For elastic collisions the "coefficient of restitution" makes things a LOT easier.

 

[FredericChopin]

Thank you all.

I tried making v₂^2 the subject of the equation, but here is what I got:

(1/2)*m₁*u₁^2 = (1/2)*m₁*((1/4)*u₁)^2 + (1/2)*m₂*v₂^2

(Simplifying)

(1/2)*m₁*u₁^2 = (1/2)*m₁*(u₁)^2/16) + (1/2)*m₂*v₂^2

(Simplifying)

(1/2)*m₁*u₁^2 = (m₁*u₁^2)/32 + (1/2)*m₂*v₂^2

(Changing 1/2 to 16/32)

(16*m₁*u₁^2)/32 = (m₁*u₁^2)/32 + (16*m₂*v₂^2)/32

(Subtracting (m₁*u₁^2)/32 from both sides of the equation)

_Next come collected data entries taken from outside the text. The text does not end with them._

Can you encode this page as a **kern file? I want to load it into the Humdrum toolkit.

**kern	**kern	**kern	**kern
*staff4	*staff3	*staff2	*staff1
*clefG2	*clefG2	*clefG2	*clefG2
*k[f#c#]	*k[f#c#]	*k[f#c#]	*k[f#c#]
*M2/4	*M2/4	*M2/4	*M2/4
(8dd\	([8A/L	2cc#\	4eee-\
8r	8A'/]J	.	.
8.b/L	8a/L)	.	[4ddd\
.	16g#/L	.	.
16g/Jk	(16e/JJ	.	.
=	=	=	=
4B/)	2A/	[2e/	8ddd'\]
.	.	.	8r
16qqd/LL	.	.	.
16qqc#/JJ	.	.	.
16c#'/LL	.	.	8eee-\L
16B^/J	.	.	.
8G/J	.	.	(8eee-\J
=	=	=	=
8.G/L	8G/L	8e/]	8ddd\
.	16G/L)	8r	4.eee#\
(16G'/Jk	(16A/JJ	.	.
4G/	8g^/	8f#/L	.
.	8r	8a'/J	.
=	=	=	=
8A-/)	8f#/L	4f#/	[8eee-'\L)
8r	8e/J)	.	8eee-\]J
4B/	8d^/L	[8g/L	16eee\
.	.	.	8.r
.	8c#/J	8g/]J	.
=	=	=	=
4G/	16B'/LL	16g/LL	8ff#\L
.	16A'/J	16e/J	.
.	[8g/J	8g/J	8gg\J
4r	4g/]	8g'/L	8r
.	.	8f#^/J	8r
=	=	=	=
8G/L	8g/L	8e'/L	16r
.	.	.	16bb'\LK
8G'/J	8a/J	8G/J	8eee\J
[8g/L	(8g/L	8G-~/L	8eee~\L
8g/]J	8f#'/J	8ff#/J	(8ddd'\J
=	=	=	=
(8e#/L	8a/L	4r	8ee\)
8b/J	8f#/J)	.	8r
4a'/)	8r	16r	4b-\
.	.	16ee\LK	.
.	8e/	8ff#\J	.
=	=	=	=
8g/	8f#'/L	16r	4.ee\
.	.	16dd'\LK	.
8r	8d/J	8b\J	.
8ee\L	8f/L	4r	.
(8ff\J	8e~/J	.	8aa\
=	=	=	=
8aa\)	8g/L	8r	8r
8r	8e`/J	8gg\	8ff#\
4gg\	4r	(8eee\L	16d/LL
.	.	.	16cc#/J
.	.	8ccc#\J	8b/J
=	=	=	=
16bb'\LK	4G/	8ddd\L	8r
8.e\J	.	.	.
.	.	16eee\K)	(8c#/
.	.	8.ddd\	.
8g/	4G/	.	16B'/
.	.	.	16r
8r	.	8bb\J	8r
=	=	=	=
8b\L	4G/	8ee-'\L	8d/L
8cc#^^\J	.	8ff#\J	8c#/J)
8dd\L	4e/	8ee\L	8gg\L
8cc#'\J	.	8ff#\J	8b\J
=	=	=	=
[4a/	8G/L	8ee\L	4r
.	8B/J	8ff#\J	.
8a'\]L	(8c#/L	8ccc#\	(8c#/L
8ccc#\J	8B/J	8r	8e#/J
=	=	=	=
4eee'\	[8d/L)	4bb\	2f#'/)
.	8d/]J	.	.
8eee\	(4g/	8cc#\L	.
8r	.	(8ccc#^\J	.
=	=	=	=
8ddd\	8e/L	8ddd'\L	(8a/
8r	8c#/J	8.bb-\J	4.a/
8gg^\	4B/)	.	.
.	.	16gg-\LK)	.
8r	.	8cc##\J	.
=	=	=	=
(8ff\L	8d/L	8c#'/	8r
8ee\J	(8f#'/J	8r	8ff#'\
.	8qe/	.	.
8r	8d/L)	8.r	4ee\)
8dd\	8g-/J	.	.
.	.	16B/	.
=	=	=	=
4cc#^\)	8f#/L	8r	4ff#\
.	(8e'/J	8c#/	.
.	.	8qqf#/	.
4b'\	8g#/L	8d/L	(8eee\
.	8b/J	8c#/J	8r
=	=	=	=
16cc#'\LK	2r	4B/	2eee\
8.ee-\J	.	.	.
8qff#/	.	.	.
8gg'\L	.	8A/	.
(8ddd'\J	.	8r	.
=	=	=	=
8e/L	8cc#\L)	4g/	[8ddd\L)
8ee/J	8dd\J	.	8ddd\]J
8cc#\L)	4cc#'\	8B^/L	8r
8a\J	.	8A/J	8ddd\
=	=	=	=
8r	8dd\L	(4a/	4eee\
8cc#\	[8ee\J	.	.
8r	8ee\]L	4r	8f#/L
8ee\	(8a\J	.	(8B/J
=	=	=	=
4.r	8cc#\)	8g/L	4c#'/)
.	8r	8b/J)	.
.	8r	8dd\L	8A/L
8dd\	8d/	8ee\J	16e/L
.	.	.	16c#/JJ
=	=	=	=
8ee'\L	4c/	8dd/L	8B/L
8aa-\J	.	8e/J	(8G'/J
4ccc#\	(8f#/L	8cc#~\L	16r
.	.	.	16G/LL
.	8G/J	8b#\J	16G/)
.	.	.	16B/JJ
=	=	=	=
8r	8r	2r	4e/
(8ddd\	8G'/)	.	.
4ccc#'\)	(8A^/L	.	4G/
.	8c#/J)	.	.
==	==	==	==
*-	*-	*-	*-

(15*m₁*u₁^2)/32 = (16*m₂*v₂^2)/32

(Multiplying both sides of the equation by 32)

15*m₁*u₁^2 = 16*m₂*v₂^2

(Substituting m₁ = 2 kg)

30*u₁^2 = 16*m₂*v₂^2

(Dividing both sides of the equation by 16*m₂)

v₂^2 = (30*u₁^2)/(16*m₂)

(Simplifying)

v₂^2 = (15*u₁^2)/(8*m₂)Hm... I'm either not looking at it right or this doesn't tell me much since I still don't know u₁. I tried substituting it back into the original equation but the m₂'s cancel each other out.

Ugh... 4 days now...

 

[Doc Al]

I tried making v₂^2 the subject of the equation, but here is what I got:

(1/2)*m₁*u₁^2 = (1/2)*m₁*((1/4)*u₁)^2 + (1/2)*m₂*v₂^2

That's fine.

Hm... I'm either not looking at it right or this doesn't tell me much since I still don't know u₁. I tried substituting it back into the original equation but the m₂'s cancel each other out.

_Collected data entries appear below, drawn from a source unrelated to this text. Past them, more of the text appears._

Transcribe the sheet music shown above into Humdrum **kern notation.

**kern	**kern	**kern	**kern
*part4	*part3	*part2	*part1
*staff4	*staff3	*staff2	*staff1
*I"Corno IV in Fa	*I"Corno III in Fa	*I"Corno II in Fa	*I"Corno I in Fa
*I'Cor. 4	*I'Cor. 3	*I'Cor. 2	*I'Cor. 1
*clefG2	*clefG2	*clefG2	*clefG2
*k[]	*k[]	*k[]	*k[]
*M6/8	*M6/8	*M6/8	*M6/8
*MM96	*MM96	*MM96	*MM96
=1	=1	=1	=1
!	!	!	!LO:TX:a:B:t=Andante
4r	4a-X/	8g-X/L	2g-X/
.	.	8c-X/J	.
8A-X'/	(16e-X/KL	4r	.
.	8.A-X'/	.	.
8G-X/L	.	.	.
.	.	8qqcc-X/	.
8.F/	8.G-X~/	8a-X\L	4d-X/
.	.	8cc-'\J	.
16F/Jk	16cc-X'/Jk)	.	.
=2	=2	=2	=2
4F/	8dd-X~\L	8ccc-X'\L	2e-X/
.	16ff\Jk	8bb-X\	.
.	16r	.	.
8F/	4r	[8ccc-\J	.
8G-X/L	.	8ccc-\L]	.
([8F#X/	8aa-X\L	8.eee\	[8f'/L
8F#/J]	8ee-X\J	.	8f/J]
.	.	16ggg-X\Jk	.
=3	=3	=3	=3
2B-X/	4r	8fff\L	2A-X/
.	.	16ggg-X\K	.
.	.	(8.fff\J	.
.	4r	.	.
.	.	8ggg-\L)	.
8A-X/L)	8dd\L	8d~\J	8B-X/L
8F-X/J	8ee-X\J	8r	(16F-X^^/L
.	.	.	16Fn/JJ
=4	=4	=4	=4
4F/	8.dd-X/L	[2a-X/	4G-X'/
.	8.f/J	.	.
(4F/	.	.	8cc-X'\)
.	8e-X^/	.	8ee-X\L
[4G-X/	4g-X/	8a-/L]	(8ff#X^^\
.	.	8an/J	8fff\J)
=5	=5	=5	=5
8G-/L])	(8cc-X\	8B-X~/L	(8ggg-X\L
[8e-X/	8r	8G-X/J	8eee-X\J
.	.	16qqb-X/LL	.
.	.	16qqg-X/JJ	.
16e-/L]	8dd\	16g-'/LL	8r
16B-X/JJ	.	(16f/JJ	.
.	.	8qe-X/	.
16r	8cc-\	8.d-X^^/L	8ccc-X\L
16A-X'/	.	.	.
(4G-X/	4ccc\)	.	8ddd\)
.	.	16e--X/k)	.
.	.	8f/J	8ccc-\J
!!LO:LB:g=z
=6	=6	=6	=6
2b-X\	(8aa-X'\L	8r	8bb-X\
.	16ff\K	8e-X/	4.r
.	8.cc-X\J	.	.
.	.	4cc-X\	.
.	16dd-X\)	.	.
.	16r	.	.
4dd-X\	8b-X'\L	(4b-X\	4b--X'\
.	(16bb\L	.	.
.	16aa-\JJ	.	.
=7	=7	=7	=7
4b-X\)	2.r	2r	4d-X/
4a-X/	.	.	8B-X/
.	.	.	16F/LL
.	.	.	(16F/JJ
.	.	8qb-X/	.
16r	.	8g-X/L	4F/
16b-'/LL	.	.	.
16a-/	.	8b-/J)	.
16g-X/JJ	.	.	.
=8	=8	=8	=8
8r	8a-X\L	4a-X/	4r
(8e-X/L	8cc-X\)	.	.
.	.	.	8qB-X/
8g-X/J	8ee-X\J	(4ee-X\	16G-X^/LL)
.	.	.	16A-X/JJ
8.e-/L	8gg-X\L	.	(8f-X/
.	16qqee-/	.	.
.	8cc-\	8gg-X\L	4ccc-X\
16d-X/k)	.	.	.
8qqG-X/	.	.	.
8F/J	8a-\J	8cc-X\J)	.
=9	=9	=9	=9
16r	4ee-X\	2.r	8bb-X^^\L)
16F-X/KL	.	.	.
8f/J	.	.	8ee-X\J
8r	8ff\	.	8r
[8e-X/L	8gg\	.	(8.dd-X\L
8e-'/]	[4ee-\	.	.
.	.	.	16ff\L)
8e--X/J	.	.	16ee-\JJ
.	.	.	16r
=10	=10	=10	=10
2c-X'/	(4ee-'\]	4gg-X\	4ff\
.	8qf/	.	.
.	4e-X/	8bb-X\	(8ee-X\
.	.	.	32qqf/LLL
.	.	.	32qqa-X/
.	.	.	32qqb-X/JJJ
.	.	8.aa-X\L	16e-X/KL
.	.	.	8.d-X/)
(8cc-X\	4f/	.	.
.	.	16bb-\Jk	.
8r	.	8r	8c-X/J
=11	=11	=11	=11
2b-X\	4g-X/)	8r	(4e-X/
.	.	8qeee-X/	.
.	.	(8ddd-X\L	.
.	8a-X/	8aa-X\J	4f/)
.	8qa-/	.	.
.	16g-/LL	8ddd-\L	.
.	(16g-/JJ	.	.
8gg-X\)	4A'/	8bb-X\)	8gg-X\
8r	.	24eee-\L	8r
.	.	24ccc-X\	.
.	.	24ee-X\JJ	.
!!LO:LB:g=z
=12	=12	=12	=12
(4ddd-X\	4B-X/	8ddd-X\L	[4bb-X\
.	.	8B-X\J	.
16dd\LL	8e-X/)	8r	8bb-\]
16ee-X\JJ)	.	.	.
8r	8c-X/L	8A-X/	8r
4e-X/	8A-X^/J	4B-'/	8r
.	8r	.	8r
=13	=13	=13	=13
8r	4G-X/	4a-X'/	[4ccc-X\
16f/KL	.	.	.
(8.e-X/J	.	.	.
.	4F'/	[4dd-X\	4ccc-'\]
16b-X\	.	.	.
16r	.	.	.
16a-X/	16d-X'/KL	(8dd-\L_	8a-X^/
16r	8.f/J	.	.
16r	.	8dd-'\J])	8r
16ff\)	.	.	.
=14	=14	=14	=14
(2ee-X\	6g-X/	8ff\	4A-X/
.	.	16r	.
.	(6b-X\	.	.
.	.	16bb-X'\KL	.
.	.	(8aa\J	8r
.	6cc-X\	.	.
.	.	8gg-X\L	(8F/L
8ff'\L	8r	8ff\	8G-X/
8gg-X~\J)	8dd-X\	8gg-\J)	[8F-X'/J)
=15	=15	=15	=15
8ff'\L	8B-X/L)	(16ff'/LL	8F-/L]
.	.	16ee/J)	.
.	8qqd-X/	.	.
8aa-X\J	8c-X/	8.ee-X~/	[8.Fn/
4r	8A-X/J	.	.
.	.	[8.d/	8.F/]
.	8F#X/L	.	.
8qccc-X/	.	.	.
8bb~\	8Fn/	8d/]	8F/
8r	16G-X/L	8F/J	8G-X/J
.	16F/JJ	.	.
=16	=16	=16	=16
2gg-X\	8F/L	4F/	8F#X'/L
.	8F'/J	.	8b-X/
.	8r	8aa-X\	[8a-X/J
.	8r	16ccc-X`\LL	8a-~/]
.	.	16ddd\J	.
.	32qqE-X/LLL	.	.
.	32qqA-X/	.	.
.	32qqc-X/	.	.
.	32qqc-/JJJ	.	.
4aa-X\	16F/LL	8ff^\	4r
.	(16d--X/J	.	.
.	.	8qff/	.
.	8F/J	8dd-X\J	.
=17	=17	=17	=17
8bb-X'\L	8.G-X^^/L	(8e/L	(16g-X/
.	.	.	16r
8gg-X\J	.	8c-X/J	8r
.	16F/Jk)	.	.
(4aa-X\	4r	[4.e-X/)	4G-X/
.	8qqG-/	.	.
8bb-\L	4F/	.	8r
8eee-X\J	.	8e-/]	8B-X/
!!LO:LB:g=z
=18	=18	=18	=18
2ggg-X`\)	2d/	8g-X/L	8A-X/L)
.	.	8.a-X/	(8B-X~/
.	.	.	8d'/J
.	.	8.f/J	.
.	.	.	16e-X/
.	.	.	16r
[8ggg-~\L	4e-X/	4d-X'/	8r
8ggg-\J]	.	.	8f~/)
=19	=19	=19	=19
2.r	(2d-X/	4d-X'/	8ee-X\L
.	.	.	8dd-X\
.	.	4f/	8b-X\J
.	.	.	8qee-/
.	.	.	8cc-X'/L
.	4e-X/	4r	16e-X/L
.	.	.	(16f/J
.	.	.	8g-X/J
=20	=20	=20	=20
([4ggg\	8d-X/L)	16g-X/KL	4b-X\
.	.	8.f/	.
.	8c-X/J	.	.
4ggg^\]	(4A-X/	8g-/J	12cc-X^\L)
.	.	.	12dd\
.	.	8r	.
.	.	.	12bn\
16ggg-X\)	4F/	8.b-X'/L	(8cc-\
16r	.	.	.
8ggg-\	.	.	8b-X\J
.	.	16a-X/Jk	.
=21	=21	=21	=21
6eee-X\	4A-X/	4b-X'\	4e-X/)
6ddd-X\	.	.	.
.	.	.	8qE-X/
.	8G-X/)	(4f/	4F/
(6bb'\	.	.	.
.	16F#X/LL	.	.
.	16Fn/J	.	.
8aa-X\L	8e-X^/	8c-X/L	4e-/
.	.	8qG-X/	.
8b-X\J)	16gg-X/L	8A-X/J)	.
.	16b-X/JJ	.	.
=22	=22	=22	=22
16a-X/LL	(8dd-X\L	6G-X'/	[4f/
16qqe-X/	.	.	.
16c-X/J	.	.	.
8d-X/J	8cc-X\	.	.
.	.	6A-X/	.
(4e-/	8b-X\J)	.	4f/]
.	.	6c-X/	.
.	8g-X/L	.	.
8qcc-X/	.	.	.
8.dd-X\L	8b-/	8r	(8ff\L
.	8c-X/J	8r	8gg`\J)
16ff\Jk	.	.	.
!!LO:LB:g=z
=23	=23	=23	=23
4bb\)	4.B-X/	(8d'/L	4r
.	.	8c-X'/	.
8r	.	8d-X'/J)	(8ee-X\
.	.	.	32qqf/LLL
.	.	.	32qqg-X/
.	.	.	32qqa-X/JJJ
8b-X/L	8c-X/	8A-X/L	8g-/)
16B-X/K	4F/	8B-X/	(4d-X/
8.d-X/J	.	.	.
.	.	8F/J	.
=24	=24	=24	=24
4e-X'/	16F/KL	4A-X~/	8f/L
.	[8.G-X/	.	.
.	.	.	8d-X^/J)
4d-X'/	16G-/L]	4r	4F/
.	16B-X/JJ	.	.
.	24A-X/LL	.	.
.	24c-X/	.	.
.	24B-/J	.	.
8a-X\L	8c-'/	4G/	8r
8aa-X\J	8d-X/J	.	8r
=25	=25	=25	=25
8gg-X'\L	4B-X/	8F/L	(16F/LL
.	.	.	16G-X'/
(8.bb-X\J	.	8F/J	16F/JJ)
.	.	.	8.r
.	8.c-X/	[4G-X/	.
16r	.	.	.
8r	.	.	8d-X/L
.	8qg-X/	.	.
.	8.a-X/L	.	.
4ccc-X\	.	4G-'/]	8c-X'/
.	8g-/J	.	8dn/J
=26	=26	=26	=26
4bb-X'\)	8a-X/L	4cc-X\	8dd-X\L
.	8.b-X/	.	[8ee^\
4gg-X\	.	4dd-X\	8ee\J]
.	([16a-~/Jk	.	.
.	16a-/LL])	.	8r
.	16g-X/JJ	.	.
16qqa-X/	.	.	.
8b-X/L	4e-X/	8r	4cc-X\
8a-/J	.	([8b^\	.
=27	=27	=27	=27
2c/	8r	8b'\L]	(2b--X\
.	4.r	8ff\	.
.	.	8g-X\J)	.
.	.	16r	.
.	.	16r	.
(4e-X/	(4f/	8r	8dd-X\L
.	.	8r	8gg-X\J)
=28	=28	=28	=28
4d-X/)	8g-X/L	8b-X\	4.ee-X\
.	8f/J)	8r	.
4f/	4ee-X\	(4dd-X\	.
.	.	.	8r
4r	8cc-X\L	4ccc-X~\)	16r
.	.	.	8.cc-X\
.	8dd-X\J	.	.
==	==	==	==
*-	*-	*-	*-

You've used conservation of KE, but that's not enough by itself. What else is conserved in any collision?

 

[FredericChopin]

Momentum is conserved!

O.K., let's see if it works:

If v₂ = √((15*u₁²)/(8*m₂))

, then:

m₁*u₁ + m₂*u₂ = m₁*v₁ + m₂*v₂

(Substituting u₂ = 0 m/s, v₁ = (1/4)*u₁ and v₂² = √((15*u₁²)/(8*m₂)))

m₁*u₁ = m₁*(1/4)*u₁ + m₂*√((15*u₁²)/(8*m₂))

(Simplifying)

m₁*u₁ = (m₁*u₁)/4 + m₂*√((15*u₁²)/(8*m₂))

(Changing 1/1 to 4/4)

(4*m₁*u₁)/4 = (m₁*u₁)/4 + m₂*√((15*u₁²)/(8*m₂))

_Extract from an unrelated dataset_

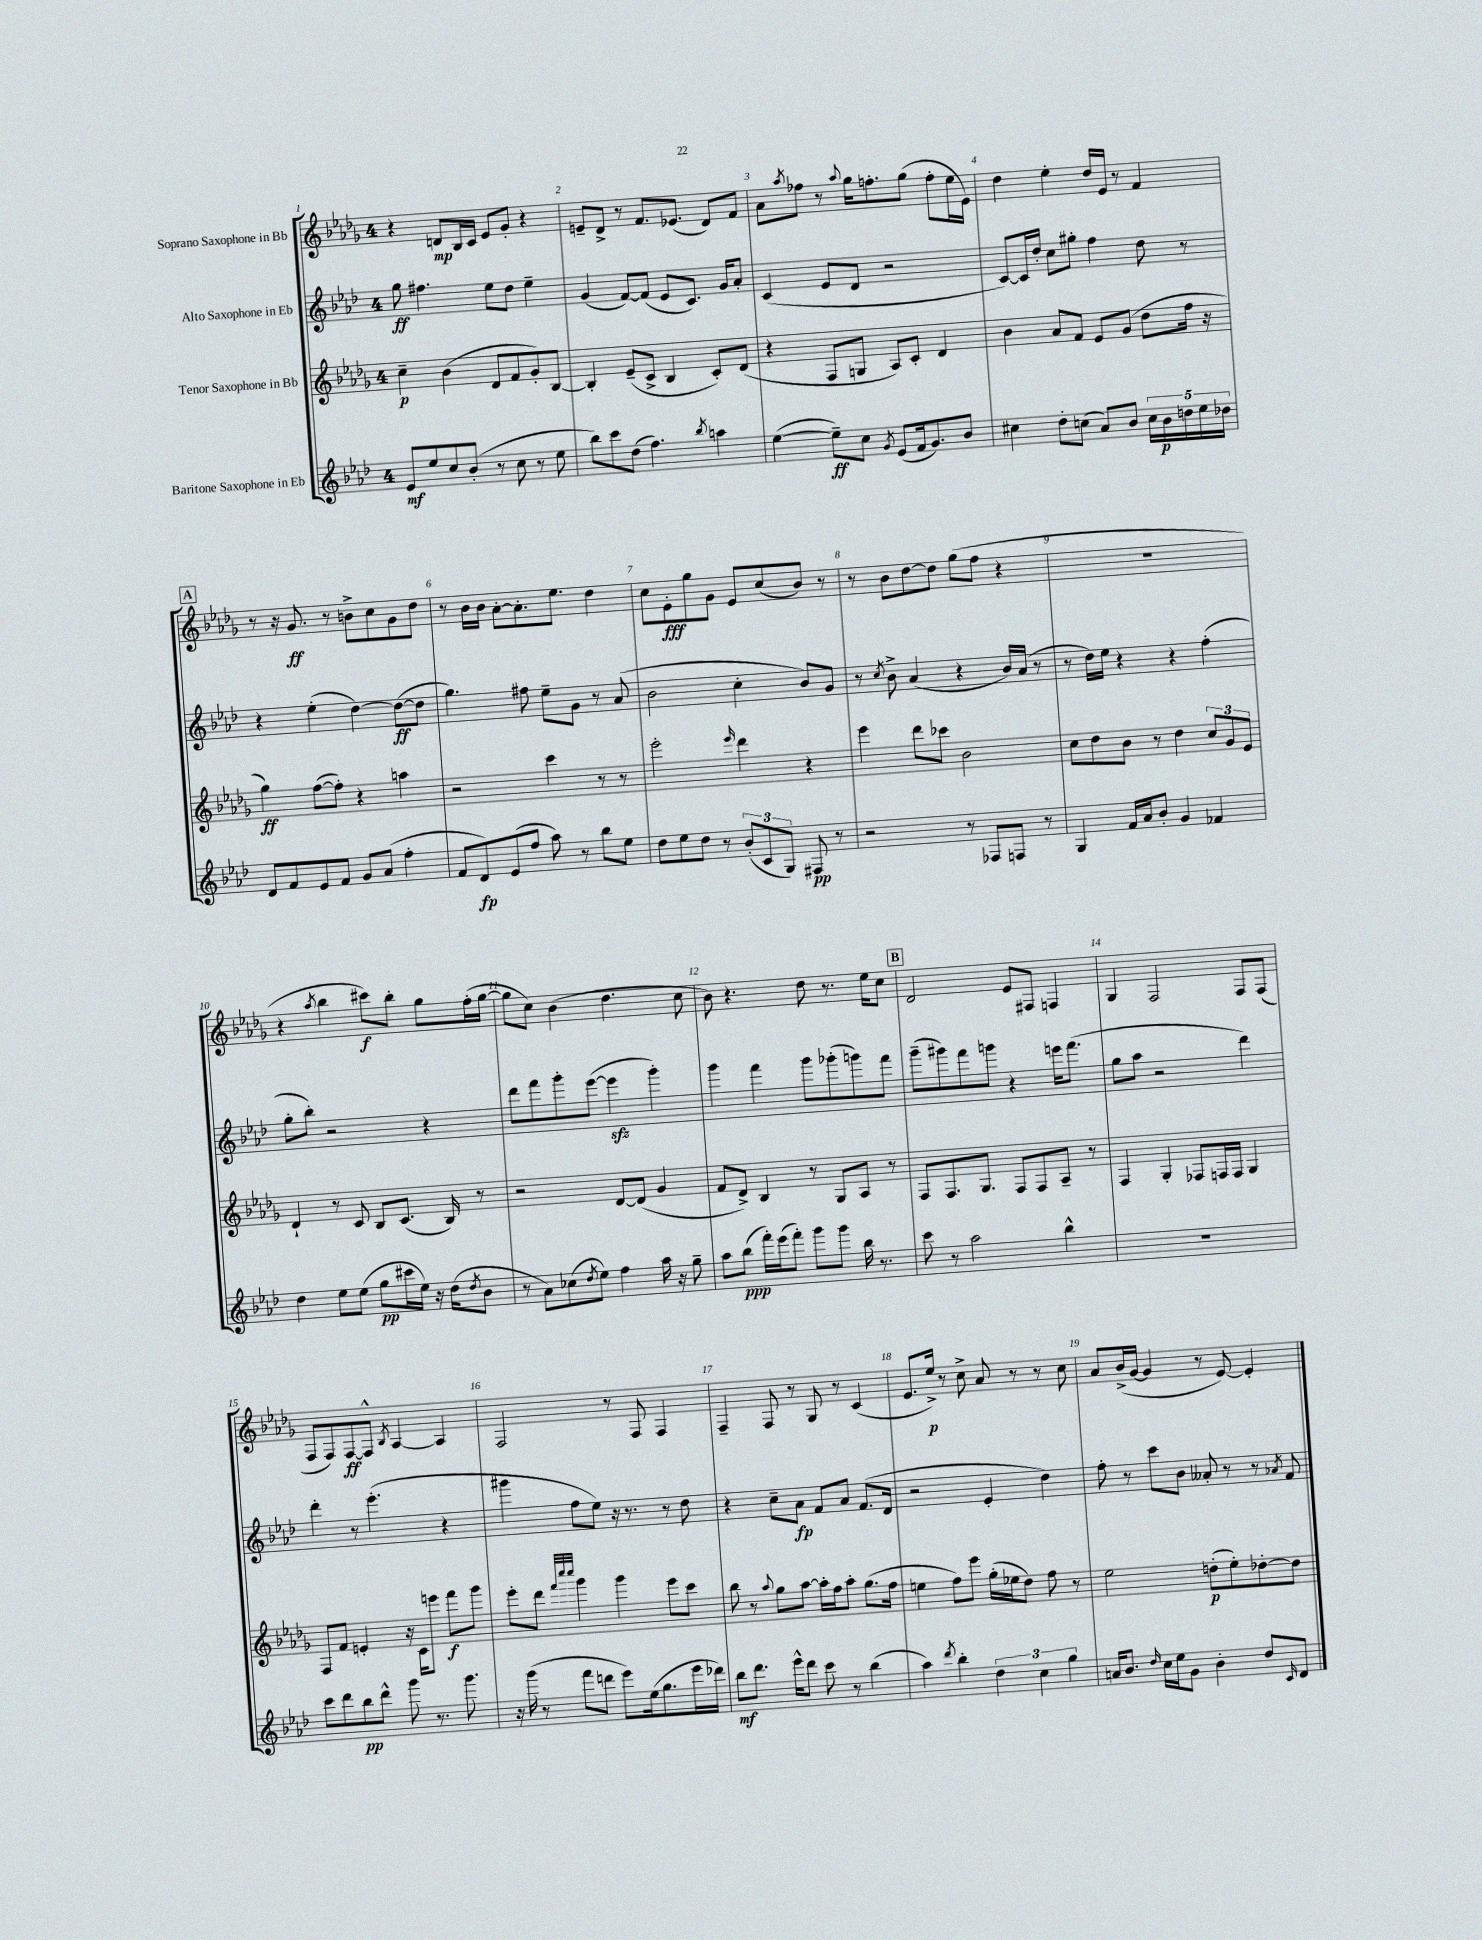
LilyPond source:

(Subtracting (m₁*u₁)/4 from both sides of the equation)

(3*m₁*u₁)/4 = m₂*√((15*u₁²)/(8*m₂))

(Squaring both sides of the equation)

(9*m₁²*u₁²)/16 = m₂²*(15*u₁²)/(8*m₂)

(Simplifying)

(9*m₁²*u₁²)/16 = (15*u₁²*m₂²)/(8*m₂)

(Changing 15/8 to 30/16)

(9*m₁²*u₁²)/16 = (30*u₁²*m₂²)/(16*m₂)

(Simplifying)

(9*m₁²*u₁²)/16 = (30*u₁²*m₂)/16

(Multiplying both sides of the equation by 16)

9*m₁²*u₁² = 30*u₁²*m₂

(Substituting m₁ = 2 kg)

36*u₁² = 30*u₁²*m₂

(Dividing both sides of the equation by 30*u₁²)

m₂ = 1.2 kg


Thank you so much!

 

[Doc Al]

m₂ = 1.2 kg


Thank you so much!

Excellent!

Now it's time to learn a shortcut.

For a perfectly elastic straight-line collision, the relative velocity is reversed during the collision:

u_1 - u_2 = v_2 - v_1
(This can be proven by combining conservation of energy with conservation of momentum.)

Thus: u = v₂ - u/4
Which leads to v₂ = (5/4)u

Now combine this with conservation of momentum and you'll be able to solve for the mass in one line.

All this is perfectly consistent with what you did. (It's the same thing, really.)